***** AVAILABLE DATA

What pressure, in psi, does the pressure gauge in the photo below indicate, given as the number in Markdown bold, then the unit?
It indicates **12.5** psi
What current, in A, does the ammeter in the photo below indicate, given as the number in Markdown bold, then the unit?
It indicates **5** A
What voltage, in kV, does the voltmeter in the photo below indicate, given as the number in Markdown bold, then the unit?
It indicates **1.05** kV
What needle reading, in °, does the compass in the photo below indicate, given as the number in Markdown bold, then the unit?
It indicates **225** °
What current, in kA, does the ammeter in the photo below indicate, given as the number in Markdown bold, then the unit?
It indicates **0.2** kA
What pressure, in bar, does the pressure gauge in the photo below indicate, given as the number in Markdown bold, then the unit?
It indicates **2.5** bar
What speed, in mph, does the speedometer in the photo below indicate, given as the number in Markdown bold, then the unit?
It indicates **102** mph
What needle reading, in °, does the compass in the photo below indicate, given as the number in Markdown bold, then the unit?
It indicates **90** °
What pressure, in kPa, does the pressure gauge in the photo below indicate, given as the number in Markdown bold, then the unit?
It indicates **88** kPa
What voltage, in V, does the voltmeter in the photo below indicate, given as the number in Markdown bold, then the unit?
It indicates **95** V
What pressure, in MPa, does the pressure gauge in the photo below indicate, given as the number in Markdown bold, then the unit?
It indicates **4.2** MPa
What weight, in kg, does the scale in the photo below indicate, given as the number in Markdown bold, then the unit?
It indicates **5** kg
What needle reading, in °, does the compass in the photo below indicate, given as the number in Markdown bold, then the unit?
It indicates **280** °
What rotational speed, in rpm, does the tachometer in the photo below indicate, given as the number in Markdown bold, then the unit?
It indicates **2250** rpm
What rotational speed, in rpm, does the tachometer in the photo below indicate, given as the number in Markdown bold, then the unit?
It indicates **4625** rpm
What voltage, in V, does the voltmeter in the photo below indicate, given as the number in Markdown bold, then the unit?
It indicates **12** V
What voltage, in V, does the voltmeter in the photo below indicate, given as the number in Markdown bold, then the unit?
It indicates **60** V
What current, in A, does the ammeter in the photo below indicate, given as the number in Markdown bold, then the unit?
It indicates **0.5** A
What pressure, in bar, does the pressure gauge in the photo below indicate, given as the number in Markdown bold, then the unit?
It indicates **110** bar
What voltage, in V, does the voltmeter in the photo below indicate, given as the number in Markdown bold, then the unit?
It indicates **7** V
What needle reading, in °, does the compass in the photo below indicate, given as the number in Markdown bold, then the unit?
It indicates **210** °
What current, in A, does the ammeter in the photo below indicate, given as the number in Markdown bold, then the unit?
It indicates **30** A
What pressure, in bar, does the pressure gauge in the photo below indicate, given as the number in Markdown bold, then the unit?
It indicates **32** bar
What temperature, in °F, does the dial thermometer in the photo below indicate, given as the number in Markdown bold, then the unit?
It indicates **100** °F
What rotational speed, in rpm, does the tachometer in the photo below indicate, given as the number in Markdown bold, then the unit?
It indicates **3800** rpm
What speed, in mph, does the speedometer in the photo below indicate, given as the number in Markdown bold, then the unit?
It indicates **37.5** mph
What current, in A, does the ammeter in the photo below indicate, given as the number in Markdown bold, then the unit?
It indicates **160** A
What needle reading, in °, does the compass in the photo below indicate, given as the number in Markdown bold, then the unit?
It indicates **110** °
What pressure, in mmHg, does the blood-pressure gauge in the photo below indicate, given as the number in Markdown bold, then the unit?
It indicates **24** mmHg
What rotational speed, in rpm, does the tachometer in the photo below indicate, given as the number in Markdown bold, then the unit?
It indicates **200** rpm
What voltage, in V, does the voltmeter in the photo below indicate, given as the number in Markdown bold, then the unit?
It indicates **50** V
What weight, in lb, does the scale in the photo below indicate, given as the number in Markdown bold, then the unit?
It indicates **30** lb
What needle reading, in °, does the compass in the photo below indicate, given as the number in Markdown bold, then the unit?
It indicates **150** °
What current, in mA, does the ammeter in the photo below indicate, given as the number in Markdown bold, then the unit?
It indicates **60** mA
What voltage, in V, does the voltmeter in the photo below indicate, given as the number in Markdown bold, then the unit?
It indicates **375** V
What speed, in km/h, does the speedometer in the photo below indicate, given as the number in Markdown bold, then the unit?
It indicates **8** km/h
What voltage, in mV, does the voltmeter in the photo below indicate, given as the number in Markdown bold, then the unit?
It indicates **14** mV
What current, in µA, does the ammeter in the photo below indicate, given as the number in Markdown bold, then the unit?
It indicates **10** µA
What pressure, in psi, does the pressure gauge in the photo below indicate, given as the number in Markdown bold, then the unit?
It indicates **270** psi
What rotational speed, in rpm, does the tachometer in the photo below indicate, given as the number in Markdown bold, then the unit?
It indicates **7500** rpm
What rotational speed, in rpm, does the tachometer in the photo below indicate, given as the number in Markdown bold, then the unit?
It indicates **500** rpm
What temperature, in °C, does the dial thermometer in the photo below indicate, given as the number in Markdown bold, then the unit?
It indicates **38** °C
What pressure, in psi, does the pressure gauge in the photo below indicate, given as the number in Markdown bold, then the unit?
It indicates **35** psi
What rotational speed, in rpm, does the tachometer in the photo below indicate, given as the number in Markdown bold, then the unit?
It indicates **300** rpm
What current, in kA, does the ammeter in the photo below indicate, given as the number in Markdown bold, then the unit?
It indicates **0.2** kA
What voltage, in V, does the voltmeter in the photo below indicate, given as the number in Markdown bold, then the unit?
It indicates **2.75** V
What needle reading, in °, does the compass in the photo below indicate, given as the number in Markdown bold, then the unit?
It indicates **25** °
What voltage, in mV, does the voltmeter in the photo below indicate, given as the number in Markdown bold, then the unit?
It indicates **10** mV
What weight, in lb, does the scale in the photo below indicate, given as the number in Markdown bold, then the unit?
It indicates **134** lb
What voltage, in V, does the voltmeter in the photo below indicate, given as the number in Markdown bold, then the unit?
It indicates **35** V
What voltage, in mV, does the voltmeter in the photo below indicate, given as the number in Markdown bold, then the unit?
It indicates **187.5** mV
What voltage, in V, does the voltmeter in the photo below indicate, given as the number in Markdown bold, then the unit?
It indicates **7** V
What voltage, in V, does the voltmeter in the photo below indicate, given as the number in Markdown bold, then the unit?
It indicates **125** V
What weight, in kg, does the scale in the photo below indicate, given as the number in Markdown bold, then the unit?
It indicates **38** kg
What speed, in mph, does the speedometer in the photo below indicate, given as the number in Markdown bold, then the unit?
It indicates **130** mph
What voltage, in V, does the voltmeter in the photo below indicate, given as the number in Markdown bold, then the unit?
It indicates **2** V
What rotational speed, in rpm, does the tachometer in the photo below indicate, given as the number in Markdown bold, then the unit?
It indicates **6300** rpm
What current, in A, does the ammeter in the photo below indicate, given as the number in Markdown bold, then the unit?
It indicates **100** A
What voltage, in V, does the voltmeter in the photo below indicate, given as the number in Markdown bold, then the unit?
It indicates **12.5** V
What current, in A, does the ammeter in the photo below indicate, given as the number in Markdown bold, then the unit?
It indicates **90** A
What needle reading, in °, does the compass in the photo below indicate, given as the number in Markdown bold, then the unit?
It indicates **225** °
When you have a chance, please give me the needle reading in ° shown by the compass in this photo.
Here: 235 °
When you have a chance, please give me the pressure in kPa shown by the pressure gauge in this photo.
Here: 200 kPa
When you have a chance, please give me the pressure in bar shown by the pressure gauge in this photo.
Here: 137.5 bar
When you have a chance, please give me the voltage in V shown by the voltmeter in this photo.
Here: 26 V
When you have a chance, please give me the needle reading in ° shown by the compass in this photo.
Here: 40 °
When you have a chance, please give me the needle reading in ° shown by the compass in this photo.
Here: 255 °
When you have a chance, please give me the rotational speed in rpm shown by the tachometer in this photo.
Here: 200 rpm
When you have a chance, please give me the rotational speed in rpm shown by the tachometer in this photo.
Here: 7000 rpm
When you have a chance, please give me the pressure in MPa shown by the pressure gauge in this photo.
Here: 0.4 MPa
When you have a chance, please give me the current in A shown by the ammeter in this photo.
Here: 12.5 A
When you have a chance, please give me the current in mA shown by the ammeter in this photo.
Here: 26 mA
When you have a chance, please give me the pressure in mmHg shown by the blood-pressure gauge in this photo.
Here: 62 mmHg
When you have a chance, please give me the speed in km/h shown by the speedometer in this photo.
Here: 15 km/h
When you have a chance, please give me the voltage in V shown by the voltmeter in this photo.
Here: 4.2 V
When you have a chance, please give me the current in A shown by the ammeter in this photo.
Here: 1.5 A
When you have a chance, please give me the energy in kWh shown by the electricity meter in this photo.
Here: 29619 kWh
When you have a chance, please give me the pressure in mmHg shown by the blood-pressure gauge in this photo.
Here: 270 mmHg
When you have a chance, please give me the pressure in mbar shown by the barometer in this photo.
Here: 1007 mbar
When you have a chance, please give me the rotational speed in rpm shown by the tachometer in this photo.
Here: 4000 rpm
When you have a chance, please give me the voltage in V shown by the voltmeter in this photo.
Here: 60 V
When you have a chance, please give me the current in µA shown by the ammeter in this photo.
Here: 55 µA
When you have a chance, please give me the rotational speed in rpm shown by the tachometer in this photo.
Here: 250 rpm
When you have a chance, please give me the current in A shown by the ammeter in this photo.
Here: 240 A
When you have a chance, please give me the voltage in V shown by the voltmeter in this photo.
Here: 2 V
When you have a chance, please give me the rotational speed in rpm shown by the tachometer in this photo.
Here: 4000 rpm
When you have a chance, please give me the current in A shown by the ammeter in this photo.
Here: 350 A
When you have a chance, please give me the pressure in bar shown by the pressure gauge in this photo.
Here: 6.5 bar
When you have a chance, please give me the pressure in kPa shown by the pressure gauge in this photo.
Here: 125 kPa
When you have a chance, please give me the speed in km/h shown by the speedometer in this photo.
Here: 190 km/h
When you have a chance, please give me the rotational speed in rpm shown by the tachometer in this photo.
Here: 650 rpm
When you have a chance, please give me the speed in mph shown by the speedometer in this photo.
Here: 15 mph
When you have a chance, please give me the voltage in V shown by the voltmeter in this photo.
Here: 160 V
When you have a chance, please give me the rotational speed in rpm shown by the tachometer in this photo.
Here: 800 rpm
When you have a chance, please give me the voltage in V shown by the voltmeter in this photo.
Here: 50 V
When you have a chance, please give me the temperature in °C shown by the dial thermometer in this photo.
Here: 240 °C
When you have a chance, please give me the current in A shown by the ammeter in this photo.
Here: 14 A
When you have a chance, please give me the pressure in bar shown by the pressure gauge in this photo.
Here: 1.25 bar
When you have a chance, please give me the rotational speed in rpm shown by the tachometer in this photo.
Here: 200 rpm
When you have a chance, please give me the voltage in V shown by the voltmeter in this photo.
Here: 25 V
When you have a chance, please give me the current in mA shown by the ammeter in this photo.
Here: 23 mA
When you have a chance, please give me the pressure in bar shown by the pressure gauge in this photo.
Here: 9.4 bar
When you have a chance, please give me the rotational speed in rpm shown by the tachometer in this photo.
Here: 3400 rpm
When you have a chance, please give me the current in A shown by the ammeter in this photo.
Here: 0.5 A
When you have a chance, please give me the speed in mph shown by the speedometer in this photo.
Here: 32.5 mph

**********

## WHAT NEEDS TO BE DONE
Reproduce verbatim the lines beginning with the line that contains "barometer in this photo." and continuing through the line that contains "Here: 650 rpm", including both of those lines.

## TASK SOLUTION
When you have a chance, please give me the pressure in mbar shown by the barometer in this photo.
Here: 1007 mbar
When you have a chance, please give me the rotational speed in rpm shown by the tachometer in this photo.
Here: 4000 rpm
When you have a chance, please give me the voltage in V shown by the voltmeter in this photo.
Here: 60 V
When you have a chance, please give me the current in µA shown by the ammeter in this photo.
Here: 55 µA
When you have a chance, please give me the rotational speed in rpm shown by the tachometer in this photo.
Here: 250 rpm
When you have a chance, please give me the current in A shown by the ammeter in this photo.
Here: 240 A
When you have a chance, please give me the voltage in V shown by the voltmeter in this photo.
Here: 2 V
When you have a chance, please give me the rotational speed in rpm shown by the tachometer in this photo.
Here: 4000 rpm
When you have a chance, please give me the current in A shown by the ammeter in this photo.
Here: 350 A
When you have a chance, please give me the pressure in bar shown by the pressure gauge in this photo.
Here: 6.5 bar
When you have a chance, please give me the pressure in kPa shown by the pressure gauge in this photo.
Here: 125 kPa
When you have a chance, please give me the speed in km/h shown by the speedometer in this photo.
Here: 190 km/h
When you have a chance, please give me the rotational speed in rpm shown by the tachometer in this photo.
Here: 650 rpm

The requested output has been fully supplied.